Diesen neuen Rekord für nichtflüchtige Speicher aus Platin/PZT-Kondensatoren haben Forscher der Max-Planck-Gesellschaft zusammen mit Kollegen aus Korea erreicht.

PZT steht für Blei-Zirkonat-Titanat, eine schon lange bekannte Keramik für die Elektronik. Die Kondensatoren entstehen über eine Schablone, die auf einem 650 Grad Celsius heißem Plättchen aus Magnesiumoxid liegt, das mit Platin beschichtet ist und als Träger dient. (siehe Bild links). Durch eine 100 nm dünne Schablone aus Aluminiumoxid lässt man das PZT auf eine Trägerschicht aus Platin rieseln. Dann wird noch Platin für einen elektrischen Kontakt abgeschieden und fertig ist der Kondensator. Die beiden Edelmetallschichten dienen dabei als Elektroden und die Keramik als Dielektrikum.
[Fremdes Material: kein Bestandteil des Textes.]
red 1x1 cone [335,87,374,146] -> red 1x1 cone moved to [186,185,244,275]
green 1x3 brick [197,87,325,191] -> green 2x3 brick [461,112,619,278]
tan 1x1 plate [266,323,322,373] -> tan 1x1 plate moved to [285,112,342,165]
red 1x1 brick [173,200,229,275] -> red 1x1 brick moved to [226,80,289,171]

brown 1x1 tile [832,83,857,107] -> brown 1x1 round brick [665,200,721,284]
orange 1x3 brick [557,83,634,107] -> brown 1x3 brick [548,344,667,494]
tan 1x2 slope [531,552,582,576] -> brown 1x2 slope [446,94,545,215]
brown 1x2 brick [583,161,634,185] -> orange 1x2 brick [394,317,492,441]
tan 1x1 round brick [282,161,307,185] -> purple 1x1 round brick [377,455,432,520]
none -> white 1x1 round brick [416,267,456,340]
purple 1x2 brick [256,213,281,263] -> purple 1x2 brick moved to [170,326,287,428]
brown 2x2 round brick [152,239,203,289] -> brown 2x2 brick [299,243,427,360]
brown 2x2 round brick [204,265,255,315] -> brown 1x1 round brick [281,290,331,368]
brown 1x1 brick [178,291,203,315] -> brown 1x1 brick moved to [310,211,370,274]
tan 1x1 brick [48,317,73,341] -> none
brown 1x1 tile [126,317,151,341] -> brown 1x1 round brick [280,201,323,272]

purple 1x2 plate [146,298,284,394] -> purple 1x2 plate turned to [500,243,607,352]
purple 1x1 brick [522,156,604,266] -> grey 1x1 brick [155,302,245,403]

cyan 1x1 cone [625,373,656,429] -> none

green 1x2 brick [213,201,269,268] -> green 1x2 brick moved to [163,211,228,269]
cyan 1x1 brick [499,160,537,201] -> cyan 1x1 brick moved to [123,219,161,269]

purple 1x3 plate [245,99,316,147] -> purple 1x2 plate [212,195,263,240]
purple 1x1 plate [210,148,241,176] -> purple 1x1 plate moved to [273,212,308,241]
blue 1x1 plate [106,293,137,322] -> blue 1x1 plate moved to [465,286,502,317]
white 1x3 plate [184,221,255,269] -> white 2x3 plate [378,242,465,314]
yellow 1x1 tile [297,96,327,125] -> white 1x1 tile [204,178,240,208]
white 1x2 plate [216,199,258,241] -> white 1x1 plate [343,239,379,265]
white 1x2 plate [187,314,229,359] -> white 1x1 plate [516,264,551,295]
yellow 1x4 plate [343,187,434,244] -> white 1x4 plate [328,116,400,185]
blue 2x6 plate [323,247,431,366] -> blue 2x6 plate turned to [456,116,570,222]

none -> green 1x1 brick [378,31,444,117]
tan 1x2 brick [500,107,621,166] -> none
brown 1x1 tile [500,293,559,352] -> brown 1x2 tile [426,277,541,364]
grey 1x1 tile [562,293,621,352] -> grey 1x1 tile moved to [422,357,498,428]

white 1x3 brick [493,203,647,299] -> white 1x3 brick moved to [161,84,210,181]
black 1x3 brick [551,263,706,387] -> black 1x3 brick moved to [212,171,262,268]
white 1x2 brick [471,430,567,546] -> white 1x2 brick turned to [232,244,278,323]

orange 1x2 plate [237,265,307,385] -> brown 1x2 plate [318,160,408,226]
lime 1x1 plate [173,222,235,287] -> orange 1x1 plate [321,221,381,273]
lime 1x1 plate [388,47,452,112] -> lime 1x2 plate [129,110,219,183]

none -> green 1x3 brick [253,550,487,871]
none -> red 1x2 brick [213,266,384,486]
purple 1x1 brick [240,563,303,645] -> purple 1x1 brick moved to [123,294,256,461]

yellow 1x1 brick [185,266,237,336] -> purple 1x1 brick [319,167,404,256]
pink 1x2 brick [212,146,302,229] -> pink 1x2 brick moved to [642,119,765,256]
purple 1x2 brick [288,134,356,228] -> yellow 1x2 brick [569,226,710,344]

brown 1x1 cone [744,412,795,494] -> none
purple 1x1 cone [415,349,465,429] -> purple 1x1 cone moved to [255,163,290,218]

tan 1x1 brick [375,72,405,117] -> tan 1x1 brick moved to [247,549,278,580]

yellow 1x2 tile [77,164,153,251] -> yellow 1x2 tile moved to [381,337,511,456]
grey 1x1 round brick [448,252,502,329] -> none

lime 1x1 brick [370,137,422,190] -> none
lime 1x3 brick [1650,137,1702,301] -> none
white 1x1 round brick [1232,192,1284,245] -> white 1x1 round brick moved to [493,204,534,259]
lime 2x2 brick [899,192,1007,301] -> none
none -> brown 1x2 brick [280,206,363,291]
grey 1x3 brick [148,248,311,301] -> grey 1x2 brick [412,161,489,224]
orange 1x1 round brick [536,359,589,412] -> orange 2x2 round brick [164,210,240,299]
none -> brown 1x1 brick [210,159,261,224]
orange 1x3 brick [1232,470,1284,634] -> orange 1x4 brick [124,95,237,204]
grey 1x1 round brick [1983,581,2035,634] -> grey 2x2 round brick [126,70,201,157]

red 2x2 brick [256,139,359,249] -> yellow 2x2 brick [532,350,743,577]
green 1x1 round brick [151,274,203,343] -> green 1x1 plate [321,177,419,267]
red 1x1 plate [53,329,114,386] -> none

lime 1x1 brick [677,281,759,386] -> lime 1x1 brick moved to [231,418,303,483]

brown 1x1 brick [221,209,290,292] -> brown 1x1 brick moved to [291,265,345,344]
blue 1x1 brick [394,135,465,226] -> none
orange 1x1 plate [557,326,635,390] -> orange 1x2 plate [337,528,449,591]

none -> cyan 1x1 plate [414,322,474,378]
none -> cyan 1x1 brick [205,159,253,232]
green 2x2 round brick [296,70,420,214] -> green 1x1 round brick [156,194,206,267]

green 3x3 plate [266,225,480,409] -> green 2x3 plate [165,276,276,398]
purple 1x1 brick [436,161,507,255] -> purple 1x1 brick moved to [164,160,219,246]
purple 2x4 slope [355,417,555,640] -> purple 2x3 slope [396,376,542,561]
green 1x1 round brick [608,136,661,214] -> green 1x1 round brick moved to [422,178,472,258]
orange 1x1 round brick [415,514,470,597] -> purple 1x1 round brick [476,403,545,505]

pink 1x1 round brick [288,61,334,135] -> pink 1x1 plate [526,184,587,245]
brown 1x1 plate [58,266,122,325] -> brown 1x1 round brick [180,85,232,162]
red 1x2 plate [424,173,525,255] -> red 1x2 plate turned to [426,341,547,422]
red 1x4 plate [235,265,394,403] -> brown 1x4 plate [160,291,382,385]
Die Aufnahme unter dem Rasterelektronenmikroskop (Bild unten) zeigt oben die Lochmaske und die darunter erzeugten Nanokondensatoren mit einer Höhe von 30 bis 50 nm. Wie perfekt die Stapelung auf dem Platin funktioniert, sieht man im darunterliegenden Querschnittsbild unter dem Transmissions- Elektronenmikroskop.

Für den Einsatz als Speicher erfüllen die Nanokondensatoren noch eine weitere Bedingung: Jeden Speicherpunkt können die Wissenschaftler gezielt ansteuern, obwohl sie nur gut 60 Nanometer Abstand voneinander haben. (EF)

        


In der Aufnahme des Rasterelektronenmikroskops (oben) sind oben die Lochmaske und unten die Nano-Kondensatoren zu erkennen. Wie sauber sie gestapelt sind, enthüllt das Querschnittsbild von vier Platin/PZT/Platin-Nano-Kondensatoren im Elektronenmikroskop (unten).